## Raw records
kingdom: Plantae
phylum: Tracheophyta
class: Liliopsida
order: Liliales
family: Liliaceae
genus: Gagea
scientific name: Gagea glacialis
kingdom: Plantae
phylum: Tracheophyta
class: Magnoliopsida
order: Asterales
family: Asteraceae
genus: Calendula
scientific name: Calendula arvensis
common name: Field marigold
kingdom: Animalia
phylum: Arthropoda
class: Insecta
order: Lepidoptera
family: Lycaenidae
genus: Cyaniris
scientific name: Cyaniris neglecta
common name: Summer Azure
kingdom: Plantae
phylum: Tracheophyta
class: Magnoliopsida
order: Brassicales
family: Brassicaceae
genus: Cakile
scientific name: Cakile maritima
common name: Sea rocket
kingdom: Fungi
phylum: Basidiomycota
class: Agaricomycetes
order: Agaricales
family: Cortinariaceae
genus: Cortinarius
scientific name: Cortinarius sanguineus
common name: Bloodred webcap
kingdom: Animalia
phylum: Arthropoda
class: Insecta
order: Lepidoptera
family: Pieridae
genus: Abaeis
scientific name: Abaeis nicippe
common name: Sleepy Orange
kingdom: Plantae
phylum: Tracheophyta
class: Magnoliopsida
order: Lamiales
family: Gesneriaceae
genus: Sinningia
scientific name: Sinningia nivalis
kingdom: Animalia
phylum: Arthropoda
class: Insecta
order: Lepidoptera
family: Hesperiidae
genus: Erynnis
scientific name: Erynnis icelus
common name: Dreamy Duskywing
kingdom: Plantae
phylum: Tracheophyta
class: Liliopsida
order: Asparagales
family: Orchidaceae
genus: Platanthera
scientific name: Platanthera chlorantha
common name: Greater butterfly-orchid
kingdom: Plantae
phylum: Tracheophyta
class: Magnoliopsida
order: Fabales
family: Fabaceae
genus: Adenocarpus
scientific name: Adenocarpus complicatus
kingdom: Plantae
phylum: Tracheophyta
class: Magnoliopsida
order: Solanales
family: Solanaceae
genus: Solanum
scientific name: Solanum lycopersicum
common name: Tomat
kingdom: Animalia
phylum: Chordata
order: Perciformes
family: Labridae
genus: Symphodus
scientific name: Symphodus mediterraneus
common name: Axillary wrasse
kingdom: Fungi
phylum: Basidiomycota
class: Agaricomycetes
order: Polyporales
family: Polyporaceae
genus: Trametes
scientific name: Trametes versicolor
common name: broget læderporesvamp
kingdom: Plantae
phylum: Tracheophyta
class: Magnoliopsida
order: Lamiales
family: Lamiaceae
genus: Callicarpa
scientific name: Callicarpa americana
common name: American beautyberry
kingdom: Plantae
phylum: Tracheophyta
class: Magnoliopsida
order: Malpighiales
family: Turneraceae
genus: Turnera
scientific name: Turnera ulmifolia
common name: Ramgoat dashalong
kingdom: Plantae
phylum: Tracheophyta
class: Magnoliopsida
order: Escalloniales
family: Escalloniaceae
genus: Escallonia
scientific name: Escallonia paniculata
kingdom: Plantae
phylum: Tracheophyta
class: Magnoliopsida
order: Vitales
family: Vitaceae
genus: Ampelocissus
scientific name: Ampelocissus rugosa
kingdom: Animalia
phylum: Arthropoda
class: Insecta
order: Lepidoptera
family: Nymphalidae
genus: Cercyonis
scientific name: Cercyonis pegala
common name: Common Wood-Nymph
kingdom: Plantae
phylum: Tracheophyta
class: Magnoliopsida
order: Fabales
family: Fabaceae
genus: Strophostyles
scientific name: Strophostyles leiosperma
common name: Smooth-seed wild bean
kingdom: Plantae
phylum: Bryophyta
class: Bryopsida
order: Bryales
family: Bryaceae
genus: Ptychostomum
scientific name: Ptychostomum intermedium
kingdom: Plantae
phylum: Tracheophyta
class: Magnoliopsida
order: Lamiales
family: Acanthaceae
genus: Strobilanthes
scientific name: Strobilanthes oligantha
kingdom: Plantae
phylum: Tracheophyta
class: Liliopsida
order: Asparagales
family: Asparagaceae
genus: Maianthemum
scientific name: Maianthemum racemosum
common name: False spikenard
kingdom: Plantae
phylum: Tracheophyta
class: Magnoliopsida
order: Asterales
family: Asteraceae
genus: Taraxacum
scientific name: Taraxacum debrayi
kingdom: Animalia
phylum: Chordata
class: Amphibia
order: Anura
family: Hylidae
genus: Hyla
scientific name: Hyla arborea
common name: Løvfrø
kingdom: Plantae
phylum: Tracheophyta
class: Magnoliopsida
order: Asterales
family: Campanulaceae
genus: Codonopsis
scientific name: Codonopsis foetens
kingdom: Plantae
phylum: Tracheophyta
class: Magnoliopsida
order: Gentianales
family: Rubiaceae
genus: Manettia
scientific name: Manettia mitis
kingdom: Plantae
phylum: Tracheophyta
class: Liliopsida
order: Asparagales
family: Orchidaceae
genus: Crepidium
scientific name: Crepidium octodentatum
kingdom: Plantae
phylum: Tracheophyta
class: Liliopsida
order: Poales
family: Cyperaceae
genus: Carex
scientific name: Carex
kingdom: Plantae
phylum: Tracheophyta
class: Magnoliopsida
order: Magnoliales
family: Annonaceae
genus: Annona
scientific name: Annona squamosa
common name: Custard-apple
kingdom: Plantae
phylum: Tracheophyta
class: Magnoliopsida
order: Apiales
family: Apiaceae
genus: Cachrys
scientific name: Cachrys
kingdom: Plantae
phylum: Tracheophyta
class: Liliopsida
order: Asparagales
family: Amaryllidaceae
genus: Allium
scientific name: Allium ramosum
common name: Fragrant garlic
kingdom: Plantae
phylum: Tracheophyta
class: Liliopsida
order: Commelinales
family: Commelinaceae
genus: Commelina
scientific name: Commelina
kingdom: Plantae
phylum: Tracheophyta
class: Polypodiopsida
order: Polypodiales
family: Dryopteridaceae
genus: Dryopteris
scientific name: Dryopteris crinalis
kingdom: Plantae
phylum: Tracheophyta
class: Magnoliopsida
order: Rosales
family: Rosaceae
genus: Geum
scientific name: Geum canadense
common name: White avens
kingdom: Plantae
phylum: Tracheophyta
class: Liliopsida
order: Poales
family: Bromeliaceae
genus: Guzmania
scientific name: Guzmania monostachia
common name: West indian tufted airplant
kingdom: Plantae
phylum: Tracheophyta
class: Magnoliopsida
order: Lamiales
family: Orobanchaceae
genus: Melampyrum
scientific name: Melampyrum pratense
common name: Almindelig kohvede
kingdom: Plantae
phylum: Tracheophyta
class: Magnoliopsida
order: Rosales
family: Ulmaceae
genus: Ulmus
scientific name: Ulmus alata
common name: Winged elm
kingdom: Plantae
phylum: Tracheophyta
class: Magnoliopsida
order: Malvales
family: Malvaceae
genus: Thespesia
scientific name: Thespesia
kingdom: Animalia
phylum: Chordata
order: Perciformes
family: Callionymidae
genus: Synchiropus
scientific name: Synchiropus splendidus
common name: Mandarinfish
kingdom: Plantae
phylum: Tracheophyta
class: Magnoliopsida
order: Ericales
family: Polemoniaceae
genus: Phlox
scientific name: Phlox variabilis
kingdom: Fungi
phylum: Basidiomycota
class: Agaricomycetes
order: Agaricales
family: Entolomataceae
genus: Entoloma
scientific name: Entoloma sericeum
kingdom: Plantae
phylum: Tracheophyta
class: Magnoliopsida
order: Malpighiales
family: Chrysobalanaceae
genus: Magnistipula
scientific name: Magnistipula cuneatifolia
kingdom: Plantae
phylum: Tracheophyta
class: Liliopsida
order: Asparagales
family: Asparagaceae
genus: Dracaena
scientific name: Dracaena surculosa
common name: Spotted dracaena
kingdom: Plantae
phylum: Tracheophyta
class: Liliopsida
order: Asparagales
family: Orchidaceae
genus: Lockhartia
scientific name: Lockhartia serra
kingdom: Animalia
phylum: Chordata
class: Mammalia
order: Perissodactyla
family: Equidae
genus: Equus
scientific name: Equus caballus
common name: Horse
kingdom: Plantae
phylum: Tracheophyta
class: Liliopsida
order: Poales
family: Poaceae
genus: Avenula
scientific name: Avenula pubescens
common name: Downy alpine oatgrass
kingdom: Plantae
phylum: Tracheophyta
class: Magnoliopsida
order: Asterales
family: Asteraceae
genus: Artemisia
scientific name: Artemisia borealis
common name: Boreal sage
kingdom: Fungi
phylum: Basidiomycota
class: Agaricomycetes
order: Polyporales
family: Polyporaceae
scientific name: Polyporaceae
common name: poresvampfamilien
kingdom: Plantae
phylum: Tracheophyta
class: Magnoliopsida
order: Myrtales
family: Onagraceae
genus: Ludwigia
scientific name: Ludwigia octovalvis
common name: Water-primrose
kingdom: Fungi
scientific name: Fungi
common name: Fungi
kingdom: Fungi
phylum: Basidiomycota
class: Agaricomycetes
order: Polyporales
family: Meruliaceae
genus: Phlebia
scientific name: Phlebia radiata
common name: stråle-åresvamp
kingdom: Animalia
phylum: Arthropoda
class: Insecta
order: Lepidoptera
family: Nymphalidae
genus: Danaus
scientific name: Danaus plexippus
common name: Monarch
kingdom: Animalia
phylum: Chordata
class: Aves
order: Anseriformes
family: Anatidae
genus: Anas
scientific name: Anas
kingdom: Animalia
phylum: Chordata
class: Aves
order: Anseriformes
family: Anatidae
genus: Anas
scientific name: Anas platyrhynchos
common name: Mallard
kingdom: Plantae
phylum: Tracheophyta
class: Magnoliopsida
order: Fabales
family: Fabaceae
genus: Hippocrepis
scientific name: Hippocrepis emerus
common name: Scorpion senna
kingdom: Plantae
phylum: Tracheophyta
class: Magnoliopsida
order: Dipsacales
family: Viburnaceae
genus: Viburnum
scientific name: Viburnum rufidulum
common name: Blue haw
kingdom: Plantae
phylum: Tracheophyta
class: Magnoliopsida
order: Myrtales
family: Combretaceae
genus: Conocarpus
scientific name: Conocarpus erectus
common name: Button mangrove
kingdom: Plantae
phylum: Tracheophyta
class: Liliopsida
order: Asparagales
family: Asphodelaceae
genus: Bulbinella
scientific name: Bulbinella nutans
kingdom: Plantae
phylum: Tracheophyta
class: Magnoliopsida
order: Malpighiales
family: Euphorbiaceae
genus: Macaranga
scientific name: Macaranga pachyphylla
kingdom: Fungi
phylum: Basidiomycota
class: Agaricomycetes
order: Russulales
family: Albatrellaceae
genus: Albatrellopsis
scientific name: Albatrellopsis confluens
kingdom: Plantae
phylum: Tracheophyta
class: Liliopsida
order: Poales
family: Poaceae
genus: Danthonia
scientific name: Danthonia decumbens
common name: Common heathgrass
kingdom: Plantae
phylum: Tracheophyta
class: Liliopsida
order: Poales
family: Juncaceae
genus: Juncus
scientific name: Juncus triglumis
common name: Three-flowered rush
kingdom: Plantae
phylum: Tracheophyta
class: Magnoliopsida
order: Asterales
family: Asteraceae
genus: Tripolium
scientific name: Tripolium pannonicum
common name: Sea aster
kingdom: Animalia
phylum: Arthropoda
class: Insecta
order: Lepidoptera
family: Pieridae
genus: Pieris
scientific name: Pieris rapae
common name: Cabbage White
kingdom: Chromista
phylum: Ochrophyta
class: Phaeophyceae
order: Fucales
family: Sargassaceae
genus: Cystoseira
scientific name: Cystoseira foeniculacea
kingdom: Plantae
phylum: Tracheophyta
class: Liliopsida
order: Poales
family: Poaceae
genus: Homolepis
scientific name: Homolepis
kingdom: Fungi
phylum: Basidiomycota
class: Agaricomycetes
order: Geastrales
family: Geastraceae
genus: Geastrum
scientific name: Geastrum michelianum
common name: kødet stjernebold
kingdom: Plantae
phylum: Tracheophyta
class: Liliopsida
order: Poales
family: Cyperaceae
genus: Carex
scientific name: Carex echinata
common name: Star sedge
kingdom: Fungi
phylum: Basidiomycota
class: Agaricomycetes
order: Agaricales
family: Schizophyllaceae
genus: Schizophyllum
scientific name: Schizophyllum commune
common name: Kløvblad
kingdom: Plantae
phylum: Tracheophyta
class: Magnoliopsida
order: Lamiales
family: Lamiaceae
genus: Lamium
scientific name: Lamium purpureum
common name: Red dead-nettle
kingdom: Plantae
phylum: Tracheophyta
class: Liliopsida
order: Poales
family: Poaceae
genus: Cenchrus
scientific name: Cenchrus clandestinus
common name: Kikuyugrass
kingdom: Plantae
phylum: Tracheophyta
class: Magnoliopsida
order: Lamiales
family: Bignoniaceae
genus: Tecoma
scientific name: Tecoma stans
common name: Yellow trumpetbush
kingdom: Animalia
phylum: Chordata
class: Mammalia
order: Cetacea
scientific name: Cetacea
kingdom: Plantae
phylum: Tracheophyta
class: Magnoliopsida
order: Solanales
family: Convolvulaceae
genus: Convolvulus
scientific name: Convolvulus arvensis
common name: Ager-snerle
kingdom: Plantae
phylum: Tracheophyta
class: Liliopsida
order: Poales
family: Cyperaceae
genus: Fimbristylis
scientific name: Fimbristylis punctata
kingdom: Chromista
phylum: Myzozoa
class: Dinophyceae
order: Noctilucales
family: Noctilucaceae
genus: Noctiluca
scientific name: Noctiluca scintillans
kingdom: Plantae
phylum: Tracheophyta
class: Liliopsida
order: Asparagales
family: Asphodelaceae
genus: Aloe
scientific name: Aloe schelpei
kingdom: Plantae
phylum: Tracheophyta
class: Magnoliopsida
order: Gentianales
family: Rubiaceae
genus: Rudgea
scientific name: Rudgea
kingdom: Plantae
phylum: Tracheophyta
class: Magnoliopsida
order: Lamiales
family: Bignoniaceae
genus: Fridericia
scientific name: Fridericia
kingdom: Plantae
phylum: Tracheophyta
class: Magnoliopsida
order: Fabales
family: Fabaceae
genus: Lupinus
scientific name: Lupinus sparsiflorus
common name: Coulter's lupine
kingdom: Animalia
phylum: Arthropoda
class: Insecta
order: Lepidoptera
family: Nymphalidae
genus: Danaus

## Objective
Could you give the rows from the start through the line containing "common name: Sea rocket", that line included, as a Markdown table with the columns Number and Line, one numbered line per table row and blank lines left out?

## Response for this exercise
| Number | Line |
|---|---|
| 1 | kingdom: Plantae |
| 2 | phylum: Tracheophyta |
| 3 | class: Liliopsida |
| 4 | order: Liliales |
| 5 | family: Liliaceae |
| 6 | genus: Gagea |
| 7 | scientific name: Gagea glacialis |
| 8 | kingdom: Plantae |
| 9 | phylum: Tracheophyta |
| 10 | class: Magnoliopsida |
| 11 | order: Asterales |
| 12 | family: Asteraceae |
| 13 | genus: Calendula |
| 14 | scientific name: Calendula arvensis |
| 15 | common name: Field marigold |
| 16 | kingdom: Animalia |
| 17 | phylum: Arthropoda |
| 18 | class: Insecta |
| 19 | order: Lepidoptera |
| 20 | family: Lycaenidae |
| 21 | genus: Cyaniris |
| 22 | scientific name: Cyaniris neglecta |
| 23 | common name: Summer Azure |
| 24 | kingdom: Plantae |
| 25 | phylum: Tracheophyta |
| 26 | class: Magnoliopsida |
| 27 | order: Brassicales |
| 28 | family: Brassicaceae |
| 29 | genus: Cakile |
| 30 | scientific name: Cakile maritima |
| 31 | common name: Sea rocket |